Publication date of the original Japanese article: 2021-10-31 11:11 (JST)
Translated by. Nick Mosier
A Dragon Quest Builders 2 player has recreated various locations from The Legend of Zelda: Breath of the Wild with a level of detail that has fans talking.
Dragon Quest Builders 2 is a block-building RPG co-developed by Square Enix and Koei Tecmo. The setting sees a destruction worshipping cult called the Children of Hargon spreading their influence across the land. The main character is a talented apprentice builder who meets a boy that has lost his memory named Malroth, and their bond strengthens as they adventure and grow together.
It’s within this Dragon Quest Builders 2 that a Twitter user by the name of Namikaku has been recreating towns from The Legend of Zelda: Breath of the Wild.
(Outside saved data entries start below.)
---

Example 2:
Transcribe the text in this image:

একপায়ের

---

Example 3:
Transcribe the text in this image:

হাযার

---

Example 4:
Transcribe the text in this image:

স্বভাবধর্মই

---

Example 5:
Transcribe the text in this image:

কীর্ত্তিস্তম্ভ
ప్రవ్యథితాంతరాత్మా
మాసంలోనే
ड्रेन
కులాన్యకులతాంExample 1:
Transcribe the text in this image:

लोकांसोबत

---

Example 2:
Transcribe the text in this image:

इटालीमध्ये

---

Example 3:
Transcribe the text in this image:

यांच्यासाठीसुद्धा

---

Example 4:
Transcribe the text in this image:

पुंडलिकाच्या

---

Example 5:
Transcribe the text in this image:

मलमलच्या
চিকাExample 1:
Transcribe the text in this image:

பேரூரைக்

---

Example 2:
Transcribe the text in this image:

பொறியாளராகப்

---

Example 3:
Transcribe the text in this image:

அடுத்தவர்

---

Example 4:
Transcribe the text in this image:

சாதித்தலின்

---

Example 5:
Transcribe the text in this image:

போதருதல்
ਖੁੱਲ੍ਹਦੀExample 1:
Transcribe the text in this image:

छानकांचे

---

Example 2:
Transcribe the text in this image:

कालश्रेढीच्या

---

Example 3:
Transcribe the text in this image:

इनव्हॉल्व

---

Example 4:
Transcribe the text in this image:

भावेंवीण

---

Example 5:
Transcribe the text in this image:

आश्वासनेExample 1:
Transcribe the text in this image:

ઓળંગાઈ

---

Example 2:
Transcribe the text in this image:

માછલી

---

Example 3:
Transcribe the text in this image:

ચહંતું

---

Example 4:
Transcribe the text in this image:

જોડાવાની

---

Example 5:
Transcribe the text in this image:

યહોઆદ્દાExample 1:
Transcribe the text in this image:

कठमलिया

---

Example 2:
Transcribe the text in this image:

Everything from Impa’s house standing tall over Kakariko and the high platforms of Rito Village, to the desert atmosphere and interior design of Gerudo Town have been faithfully recreated. They even made the shrine that sits beside Gerudo Town. Zora’s Domain retains its verticality and transparency, with the Veiled Falls being present as well. The rugged terrain of Goron City is also a sight to behold.
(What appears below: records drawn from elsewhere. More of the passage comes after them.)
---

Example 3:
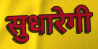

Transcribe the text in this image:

सुधारेगी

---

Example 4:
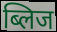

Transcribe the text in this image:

ब्लिज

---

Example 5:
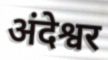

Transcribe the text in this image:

अंदेश्वर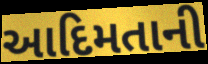
આદિમતાનીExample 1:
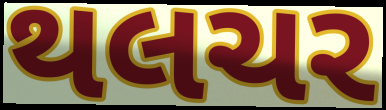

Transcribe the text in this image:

થલચર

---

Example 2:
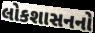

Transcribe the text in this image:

લોકશાસનનો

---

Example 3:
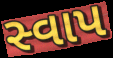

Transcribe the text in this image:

સ્વાપ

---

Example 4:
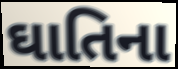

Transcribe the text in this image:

ઘાતિના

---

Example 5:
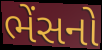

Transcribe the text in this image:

ભેંસનોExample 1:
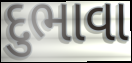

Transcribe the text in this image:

દુભાવા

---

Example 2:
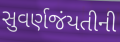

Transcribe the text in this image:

સુવર્ણજંયતીની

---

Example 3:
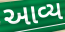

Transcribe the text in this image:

આવ્ય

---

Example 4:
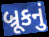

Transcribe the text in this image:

બ્રૂકનું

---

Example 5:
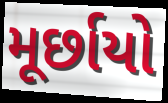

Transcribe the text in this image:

મૂર્છાયોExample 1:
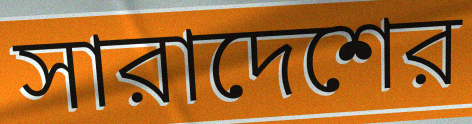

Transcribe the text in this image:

সারাদেশের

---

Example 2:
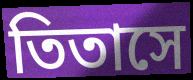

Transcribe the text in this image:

তিতাসে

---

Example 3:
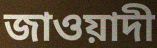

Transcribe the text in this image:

জাওয়াদী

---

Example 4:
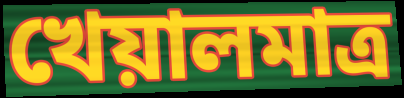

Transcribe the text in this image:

খেয়ালমাত্র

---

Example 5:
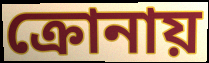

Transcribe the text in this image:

ক্রোনায়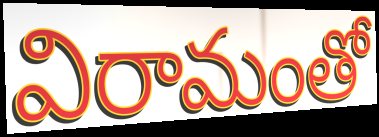
విరామంతో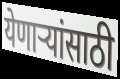
येणाऱ्यांसाठी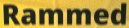
RammedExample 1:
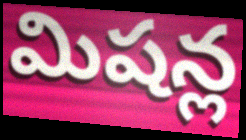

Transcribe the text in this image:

మిషన్ల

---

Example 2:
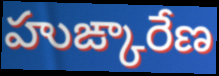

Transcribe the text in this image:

హుఙ్కారేణ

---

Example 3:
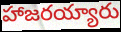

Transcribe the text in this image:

హాజరయ్యారు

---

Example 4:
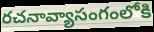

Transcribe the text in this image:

రచనావ్యాసంగంలోకి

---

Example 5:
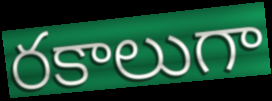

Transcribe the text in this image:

రకాలుగాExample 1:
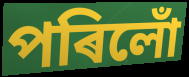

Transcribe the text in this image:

পৰিলোঁ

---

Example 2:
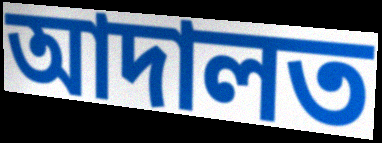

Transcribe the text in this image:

আদালত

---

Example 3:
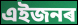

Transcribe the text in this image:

এইজনৰ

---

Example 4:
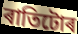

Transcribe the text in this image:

ৰাতিটোৰ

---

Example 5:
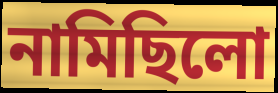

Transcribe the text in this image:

নামিছিলো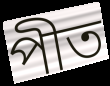
পীত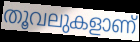
തൂവലുകളാണ്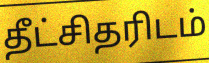
தீட்சிதரிடம்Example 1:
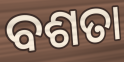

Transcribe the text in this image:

ବଶତା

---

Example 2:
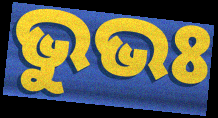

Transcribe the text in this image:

ଭୁଭଃ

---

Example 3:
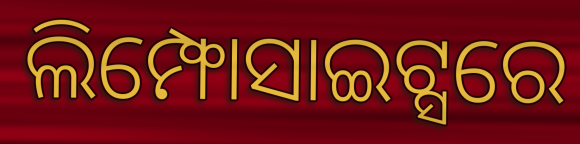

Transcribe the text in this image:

ଲିମ୍ଫୋସାଇଟ୍ସରେ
With such an uncommon level of detail and craftsmanship, just what is the motivation behind these recreations? We spoke with Namikaku to find out.
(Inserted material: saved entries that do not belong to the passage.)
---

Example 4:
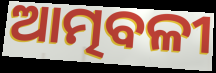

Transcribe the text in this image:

ଆତ୍ମବଳୀ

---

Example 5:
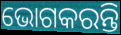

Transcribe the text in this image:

ଭୋଗକରନ୍ତିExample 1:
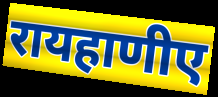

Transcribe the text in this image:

रायहाणीए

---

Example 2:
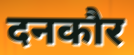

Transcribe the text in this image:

दनकौर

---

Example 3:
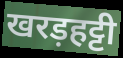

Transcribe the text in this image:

खरड़हट्टी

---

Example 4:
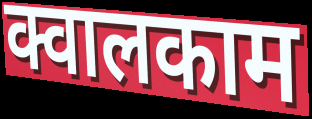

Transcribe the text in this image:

क्वालकाम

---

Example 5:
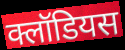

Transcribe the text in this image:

क्लॉडियसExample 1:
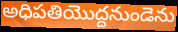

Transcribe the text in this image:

అధిపతియొద్దనుండెను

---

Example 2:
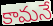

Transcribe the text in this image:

కామనే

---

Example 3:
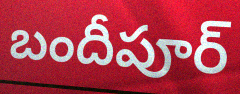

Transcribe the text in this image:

బందీపూర్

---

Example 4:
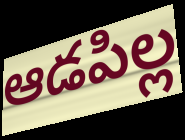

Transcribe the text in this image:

ఆడపిల్ల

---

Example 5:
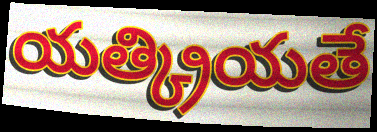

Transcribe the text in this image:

యత్క్రియతేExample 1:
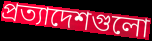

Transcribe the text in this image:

প্রত্যাদেশগুলো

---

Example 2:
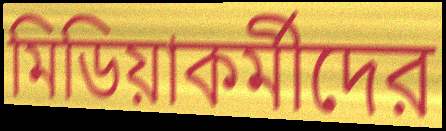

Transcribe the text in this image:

মিডিয়াকর্মীদের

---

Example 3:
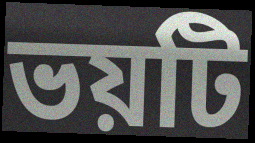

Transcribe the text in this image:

ভয়টি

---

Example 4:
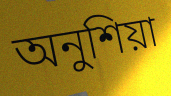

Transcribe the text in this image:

অনুশিয়া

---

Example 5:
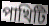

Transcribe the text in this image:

পাখিটিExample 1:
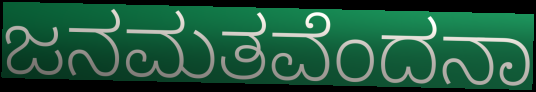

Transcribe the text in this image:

ಜನಮತವೆಂದನಾ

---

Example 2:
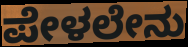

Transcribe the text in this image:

ಪೇಳಲೇನು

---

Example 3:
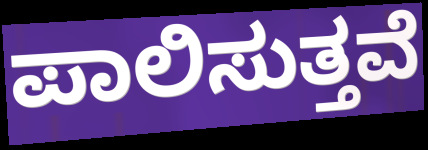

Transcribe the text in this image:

ಪಾಲಿಸುತ್ತವೆ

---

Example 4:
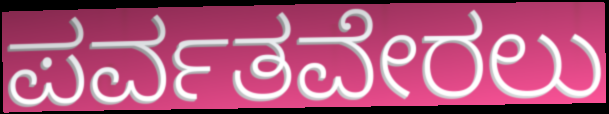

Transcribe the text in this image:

ಪರ್ವತವೇರಲು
Namikaku first started experimenting with recreating towns from Breath of the Wild in Animal Crossing: New Horizons. Their recreation of Hateno Village represented the characteristics of the village especially well with crafty building and terrain usage. The design was also functional, with easy access to Resident Services and other buildings in town.
But Animal Crossing: New Horizons has a limit of one island per Nintendo Switch, so Namikaku ran out of space to work with on their island. That’s when they found out about Dragon Quest Builders 2 on YouTube. Kamikaku was also excited about being able to add elevation into their recreations and started their work in the game.
What’s the motivation behind their ambitious creation efforts? Namikaku says it comes from a love of The Legend of Zelda: Breath of the Wild and a connection to other fans of the game. Namikaku also says they discover something new every time they play which drives them to want to make those areas. Plus, other Breath of the Wild fans leave comments on Namikaku’s posts about how much they enjoy the recreations.
As mentioned earlier, Namikaku also remade the shrine from Gerudo Town. That creation was sparked by finding out that elevators could be made in Dragon Quest Builders 2. Once they knew how elevators worked in the game, the idea to make a shrine was hatched.
Namikaku also enjoys the powerful creation tools Dragon Quest Builders 2 offers. They consider the Builder’s Eye tool indispensable. The Builder’s Eye is a tool that allows players to freely move the camera to place and remove blocks. This makes it possible to place blocks up high or far away from the player and is a necessity for making large-scale buildings.
The recreations are mostly done from memory, with Namikaku taking screenshots from Breath of the Wild to use as reference if something is unclear. Each town is quite large, so Namikaku making them based on memory is impressive. Their distinct designs and layouts probably also help make them easier to memorize.
Namikaku said they were especially pleased with Gerudo Town. By the time they recreated Gerudo Town, they were already used to the creation tools and said the man-made structures were easy to construct. On the other hand, it sounds like towns that were surrounded by natural terrain were difficult, requiring a lot of blocks to make the terrain actually look natural. You can certainly see the difficulty involved when it comes to places like Rito Village.
These recreations are stunning works, but their submissions to the Dragon Quest Builders 2 Bulletin Board may not exactly be welcome. Recreations from other company’s IP are basically banned from the Bulletin Board. According to the content creation guidelines, which are written in Japanese, it doesn’t explicitly say you can’t make works from another company’s IP, but article 4 of the guidelines states that users will be responsible for any compensation if there are any disputes regarding another company’s IP. And Article 5 states that Square Enix retains the right to delete any content at their discretion.
It sounds like Namikaku’s submissions to the Bulletin Board were deemed unacceptable as they were deleted. From Square Enix’s perspective, the decision and the guidelines make sense. Namikaku does want to share their work, though, and is currently considering how best to do it.
These towns show the appeal of Breath of the Wild’s world, the power of Dragon Quest Builders 2’s creation tools, and Namikaku’s passion for building. Even without the Bulletin Board, screenshots of their creations convey that. What Namikaku does next will be must-see viewing.
Dragon Quest Builders 2 is currently available for the PS4, Nintendo Switch, Xbox One, and PC (Steam and Windows Store). It’s also currently available on Xbox Game Pass.